Our program was first inspired by Fiserv's API demonstration. We noticed that their data (especially within the JSON files) could be optimized a little more. For example, the value of the phone number was stored as an integer, and was a string later in the same document. Since we had a team member who was slightly familiar with optimization, we wanted to optimize Fiserv's data too, but the program could work for all mass data optimization.
What it does
The project optimizes data so that once it is written in the query writer, it will not have to go back through queryparser and analyzer the next time the user accesses it. In other words, it is similar to the concept of cache, and our program returns data faster than simply getting data using the API.
How I built it
Our team built the program using Lucene, a text search engine library.
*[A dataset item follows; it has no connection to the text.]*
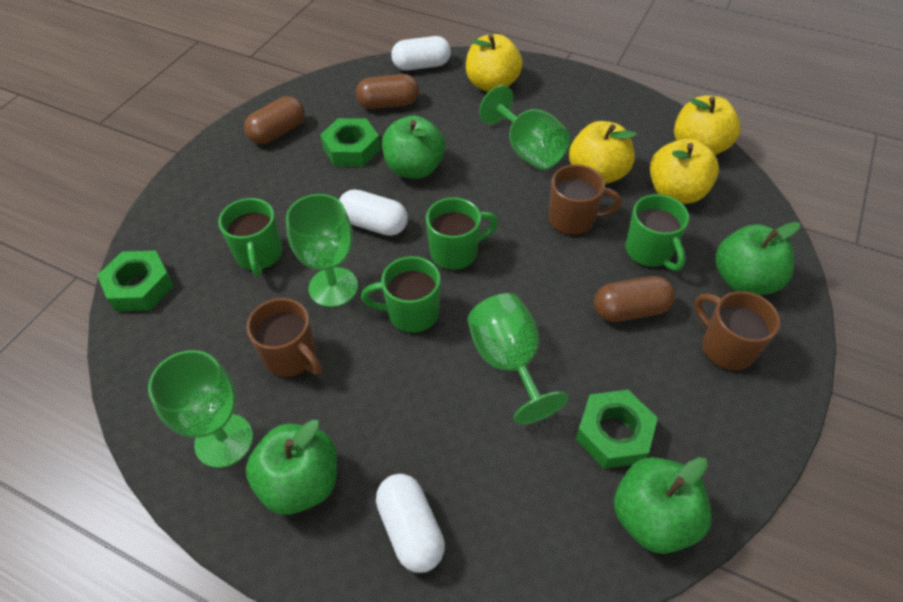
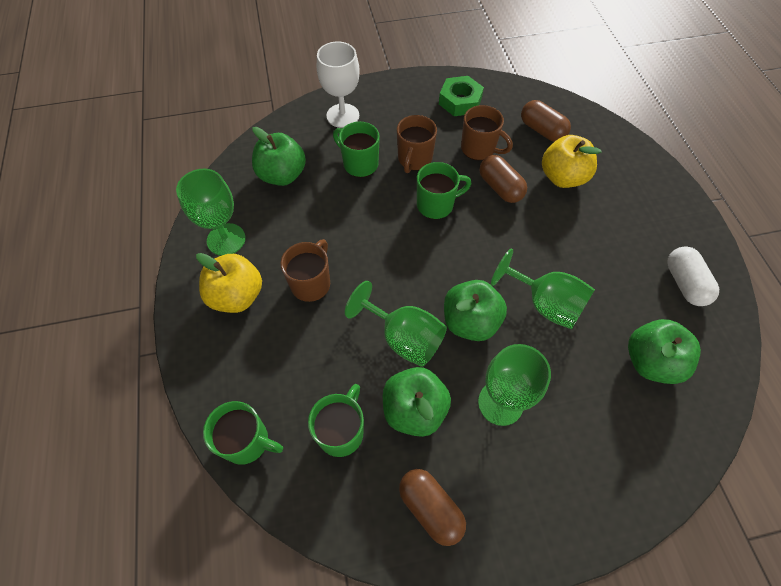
green nut: 3 -> 1
white capsule: 3 -> 1
white goblet: 0 -> 1
yellow apple: 4 -> 2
It parses through the data in the JSON files, separates it into fields to optimize it, and then returns the wanted value.
Challenges I ran into
Calling the Fiserv API through Java proved to be very challenging, partially because the API itself had some issues in documentation and implementation, and also because JAX-RS had several thousand other dependencies to contend with.
Accomplishments that I'm proud of
What I learned
We learned a lot more about Lucene, the text search engine library, as well as the backend of the search engine, ie, how search engines works. Because we learned why it works, we also learned how it works, so the methods behind the code weren't difficult to understand, although we did run into difficulties.